This guide explains how to implement a new primitive. It will primarily focus on how to do this. See the internals vignette for more information on how primitives work.
In general, there are two main reasons to add a new primitive:
- The operation is not expressible using existing primitives.
- The operation (or, for example, its derivative) would benefit from a dedicated implementation.
In order to be able to add a new primitive, it needs to be expressible in the {stablehlo} package. There are various scenarios:
- The operation is expressible in the StableHLO language and:
-
All required operations are already implemented in the {stablehlo} R package.
\(\rightarrow\) This is the simplest case and the one we assume in this guide.
-
One or more required operations are not already implemented in the {stablehlo} R package.
\(\rightarrow\) You first need to implement the missing operations in the {stablehlo} R package. See this issue for which operations are missing and the StableHLO specification for which are available.
-
- The operation is not available/cannot be efficiently expressed in
StableHLO, because:
-
It requires shape dynamism (output shape depends on data, such as using boolean values for subsetting):
\(\rightarrow\) This is currently not possible, but we hope we can add support for this in the future, e.g. via a second, dynamic Fortran backend.
-
It cannot be expressed or can only expressed inefficiently:
\(\rightarrow\) You can implement a stableHLO custom call, see the custom print operation in pjrt. This is currently not well documented, so you need to dig into the source code.
-
Adding a Primitive: Practical Example
Let’s add a new primitive step by step. We’ll implement
prim_repeat_along – a primitive that repeats an array
multiple times along a specified dimension.
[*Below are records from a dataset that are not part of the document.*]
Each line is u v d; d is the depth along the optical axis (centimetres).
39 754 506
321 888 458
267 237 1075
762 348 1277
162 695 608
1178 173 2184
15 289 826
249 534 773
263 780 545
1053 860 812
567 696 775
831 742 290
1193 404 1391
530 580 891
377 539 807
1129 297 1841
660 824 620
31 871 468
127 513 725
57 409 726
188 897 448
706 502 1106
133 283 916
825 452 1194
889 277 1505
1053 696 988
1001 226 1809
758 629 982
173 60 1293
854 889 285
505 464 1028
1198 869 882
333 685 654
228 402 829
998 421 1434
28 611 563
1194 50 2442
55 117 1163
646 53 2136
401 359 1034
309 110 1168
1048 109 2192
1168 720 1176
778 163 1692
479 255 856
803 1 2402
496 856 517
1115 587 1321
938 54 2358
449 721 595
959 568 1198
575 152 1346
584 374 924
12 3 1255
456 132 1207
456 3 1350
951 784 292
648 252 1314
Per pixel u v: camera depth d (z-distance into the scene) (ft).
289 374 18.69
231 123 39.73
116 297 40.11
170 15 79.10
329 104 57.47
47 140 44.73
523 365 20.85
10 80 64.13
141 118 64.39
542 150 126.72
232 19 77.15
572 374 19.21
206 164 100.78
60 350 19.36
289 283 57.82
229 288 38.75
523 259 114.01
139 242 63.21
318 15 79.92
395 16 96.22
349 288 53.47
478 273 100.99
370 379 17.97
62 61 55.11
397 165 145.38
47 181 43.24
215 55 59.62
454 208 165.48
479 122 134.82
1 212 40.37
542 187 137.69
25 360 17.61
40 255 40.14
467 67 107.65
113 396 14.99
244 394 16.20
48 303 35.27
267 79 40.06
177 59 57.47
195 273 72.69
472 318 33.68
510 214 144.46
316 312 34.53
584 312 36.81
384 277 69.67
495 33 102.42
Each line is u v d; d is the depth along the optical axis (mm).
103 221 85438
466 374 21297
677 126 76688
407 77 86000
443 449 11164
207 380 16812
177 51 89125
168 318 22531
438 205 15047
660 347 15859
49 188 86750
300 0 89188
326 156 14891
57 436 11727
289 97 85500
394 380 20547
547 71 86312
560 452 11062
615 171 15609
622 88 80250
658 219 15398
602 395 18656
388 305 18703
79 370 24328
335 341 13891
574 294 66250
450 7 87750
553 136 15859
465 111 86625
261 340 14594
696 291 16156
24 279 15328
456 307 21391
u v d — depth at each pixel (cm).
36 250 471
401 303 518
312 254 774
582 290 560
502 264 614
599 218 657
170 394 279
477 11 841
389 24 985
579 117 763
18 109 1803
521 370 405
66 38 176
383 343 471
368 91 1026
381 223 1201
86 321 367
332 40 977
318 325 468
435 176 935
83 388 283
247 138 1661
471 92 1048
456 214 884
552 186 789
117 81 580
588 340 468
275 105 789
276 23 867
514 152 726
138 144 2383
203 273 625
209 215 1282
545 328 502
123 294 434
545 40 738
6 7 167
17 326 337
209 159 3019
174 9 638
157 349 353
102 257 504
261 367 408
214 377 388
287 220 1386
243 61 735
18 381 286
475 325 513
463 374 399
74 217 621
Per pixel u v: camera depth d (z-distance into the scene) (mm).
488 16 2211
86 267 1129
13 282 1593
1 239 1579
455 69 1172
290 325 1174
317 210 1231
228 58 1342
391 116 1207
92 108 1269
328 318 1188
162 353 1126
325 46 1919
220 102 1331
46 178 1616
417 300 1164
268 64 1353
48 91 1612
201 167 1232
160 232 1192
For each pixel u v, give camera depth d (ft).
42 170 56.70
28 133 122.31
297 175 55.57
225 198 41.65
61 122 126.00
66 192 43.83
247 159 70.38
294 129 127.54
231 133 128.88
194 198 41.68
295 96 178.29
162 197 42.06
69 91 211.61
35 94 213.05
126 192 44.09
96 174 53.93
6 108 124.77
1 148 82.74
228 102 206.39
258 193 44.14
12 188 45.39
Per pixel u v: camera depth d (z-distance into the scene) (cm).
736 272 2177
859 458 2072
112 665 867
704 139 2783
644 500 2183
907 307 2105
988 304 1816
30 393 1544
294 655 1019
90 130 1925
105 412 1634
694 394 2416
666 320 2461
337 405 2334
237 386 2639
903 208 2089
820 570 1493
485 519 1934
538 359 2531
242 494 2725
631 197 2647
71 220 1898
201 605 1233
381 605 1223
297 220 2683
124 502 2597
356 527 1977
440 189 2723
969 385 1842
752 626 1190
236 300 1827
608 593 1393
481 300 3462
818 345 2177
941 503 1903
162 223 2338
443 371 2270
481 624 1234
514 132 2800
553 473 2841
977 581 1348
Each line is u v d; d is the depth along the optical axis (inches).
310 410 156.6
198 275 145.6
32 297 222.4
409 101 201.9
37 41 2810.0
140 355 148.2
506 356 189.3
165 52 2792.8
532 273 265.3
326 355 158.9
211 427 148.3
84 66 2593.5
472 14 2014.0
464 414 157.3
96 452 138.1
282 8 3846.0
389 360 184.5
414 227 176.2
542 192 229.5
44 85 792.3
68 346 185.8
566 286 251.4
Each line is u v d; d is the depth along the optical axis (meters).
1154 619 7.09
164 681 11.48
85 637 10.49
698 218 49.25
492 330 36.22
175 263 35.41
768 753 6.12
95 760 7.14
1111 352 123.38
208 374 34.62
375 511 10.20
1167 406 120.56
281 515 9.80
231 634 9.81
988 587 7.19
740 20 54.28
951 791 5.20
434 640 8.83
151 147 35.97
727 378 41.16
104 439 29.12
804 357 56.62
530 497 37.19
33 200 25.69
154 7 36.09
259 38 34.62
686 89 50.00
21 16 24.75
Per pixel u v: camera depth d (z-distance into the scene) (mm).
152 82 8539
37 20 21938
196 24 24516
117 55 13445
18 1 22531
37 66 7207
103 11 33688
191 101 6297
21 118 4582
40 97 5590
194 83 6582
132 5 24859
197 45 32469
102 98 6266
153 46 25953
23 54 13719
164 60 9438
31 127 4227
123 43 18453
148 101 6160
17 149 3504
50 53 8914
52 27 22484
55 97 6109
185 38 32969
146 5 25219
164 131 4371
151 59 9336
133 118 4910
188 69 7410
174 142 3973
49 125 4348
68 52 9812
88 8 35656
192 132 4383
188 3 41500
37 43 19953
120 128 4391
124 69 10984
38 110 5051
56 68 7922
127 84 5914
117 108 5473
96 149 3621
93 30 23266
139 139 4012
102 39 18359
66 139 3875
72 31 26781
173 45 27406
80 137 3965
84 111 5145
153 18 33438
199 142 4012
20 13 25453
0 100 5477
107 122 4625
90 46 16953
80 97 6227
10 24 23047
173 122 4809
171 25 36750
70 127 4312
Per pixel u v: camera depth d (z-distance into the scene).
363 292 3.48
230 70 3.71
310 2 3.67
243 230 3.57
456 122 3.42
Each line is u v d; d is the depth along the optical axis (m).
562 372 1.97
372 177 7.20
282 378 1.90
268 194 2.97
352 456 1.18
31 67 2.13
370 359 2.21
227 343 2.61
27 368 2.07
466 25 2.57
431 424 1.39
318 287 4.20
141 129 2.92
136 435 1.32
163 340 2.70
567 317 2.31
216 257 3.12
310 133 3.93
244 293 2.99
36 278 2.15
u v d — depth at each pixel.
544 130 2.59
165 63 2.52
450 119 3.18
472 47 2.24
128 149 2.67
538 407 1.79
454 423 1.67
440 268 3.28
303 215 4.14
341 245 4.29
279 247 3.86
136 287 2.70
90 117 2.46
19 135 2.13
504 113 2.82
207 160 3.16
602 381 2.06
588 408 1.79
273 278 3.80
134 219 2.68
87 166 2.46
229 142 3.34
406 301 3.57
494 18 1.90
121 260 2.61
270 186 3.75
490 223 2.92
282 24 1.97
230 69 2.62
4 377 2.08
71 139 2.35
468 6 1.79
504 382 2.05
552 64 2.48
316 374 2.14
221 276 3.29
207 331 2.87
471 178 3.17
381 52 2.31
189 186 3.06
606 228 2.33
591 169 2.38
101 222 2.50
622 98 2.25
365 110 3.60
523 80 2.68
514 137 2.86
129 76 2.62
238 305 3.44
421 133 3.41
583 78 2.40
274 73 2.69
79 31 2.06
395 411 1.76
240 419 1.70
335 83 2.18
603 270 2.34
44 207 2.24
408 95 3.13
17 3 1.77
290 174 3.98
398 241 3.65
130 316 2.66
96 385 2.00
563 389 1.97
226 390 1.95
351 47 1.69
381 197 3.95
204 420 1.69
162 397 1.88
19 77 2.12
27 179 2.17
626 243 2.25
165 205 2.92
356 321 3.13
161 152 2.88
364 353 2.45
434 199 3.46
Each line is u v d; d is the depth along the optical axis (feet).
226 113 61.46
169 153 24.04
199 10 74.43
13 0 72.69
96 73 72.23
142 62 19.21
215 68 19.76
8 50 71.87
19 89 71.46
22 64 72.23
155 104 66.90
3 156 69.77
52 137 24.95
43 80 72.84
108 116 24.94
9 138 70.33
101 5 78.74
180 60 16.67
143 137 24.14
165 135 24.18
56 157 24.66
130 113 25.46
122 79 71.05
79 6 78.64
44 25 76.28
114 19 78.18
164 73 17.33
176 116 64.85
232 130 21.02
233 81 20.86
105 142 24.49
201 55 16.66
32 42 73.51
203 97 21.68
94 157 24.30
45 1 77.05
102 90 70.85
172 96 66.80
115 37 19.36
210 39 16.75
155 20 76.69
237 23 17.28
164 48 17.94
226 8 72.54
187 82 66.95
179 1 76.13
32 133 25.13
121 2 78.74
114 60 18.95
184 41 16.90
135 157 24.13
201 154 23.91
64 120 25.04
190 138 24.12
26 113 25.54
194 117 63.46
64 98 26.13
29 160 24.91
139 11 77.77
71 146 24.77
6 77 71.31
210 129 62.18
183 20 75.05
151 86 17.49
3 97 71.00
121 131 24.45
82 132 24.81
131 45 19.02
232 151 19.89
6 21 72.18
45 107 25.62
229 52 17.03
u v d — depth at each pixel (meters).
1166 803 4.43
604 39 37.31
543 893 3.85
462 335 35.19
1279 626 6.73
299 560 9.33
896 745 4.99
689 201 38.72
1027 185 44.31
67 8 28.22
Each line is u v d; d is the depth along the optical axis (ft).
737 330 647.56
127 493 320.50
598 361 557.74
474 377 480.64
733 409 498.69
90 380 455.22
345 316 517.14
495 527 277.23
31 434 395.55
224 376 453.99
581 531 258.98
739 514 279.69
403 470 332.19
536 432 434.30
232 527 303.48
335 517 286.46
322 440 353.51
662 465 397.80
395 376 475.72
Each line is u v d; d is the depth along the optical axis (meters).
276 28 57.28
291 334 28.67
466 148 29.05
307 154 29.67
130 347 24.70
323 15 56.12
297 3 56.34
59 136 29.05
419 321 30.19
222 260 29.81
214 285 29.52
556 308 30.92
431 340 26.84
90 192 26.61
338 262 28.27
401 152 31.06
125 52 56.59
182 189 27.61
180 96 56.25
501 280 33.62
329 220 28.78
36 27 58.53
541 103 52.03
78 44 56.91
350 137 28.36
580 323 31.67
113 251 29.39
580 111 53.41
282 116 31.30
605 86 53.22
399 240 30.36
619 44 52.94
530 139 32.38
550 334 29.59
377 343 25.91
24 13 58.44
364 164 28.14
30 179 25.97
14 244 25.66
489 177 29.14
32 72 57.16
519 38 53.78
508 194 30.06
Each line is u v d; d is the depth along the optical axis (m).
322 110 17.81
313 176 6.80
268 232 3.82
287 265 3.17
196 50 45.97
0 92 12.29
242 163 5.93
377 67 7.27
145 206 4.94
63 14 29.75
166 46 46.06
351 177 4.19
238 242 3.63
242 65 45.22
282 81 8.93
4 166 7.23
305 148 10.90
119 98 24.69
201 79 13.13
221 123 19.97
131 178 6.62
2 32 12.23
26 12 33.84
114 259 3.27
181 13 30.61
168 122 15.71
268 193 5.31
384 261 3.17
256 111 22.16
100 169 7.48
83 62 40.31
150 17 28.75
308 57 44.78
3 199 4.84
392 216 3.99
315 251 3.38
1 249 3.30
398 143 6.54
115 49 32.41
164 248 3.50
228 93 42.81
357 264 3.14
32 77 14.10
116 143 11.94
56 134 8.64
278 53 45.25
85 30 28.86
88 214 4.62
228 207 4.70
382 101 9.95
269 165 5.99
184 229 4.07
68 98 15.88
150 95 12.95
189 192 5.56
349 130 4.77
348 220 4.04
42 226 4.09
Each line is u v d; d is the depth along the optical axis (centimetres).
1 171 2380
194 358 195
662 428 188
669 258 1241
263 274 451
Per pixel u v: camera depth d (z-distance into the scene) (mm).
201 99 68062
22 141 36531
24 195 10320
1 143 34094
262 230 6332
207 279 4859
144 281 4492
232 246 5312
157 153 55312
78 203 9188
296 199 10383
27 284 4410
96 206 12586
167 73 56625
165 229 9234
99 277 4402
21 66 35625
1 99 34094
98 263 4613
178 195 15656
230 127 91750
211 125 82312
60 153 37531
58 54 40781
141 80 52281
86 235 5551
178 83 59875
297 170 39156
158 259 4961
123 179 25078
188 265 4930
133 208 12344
For example, repeating c(1, 2, 3) twice along dimension
1 gives c(1, 2, 3, 1, 2, 3).
This primitive has a dynamic input (an array) and two static parameters (how many times to repeat and which dimension).
Step 1: Define the Primitive
Primitives are created with new_primitive(): it builds
the AnvlPrimitive metadata object that holds the rules,
wraps the body with jit(), attaches the metadata, and
registers the result in the internal primitive registry. The returned
callable becomes the primitive and is bound to a
prim_<name> R symbol.
library(anvl)
prim_repeat_along <- new_primitive(
"repeat_along",
function(operand, times, dim) {
# type of operand is checked by graph_desc_add()
infer_fn <- function(operand, times, dim) {
if (!checkmate::test_integerish(dim, lower = 1, upper = ndims(operand), len = 1L)) {
cli::cli_abort("{.arg dim} must be between 1 and {ndims(operand)}, but is {.val dim}")
}
if (!checkmate::test_integerish(times, lower = 1, len = 1L)) {
cli_abort("times must be a positive integer, but is {times}")
}
new_shape <- shape(operand)
new_shape[dim] <- new_shape[dim] * times
list(AbstractArray(
dtype = dtype(operand),
shape = Shape(new_shape),
ambiguous = operand$ambiguous
))
}
graph_desc_add(
self, # lexically bound to the AnvlPrimitive
list(operand = operand), # Dynamic inputs (arrays)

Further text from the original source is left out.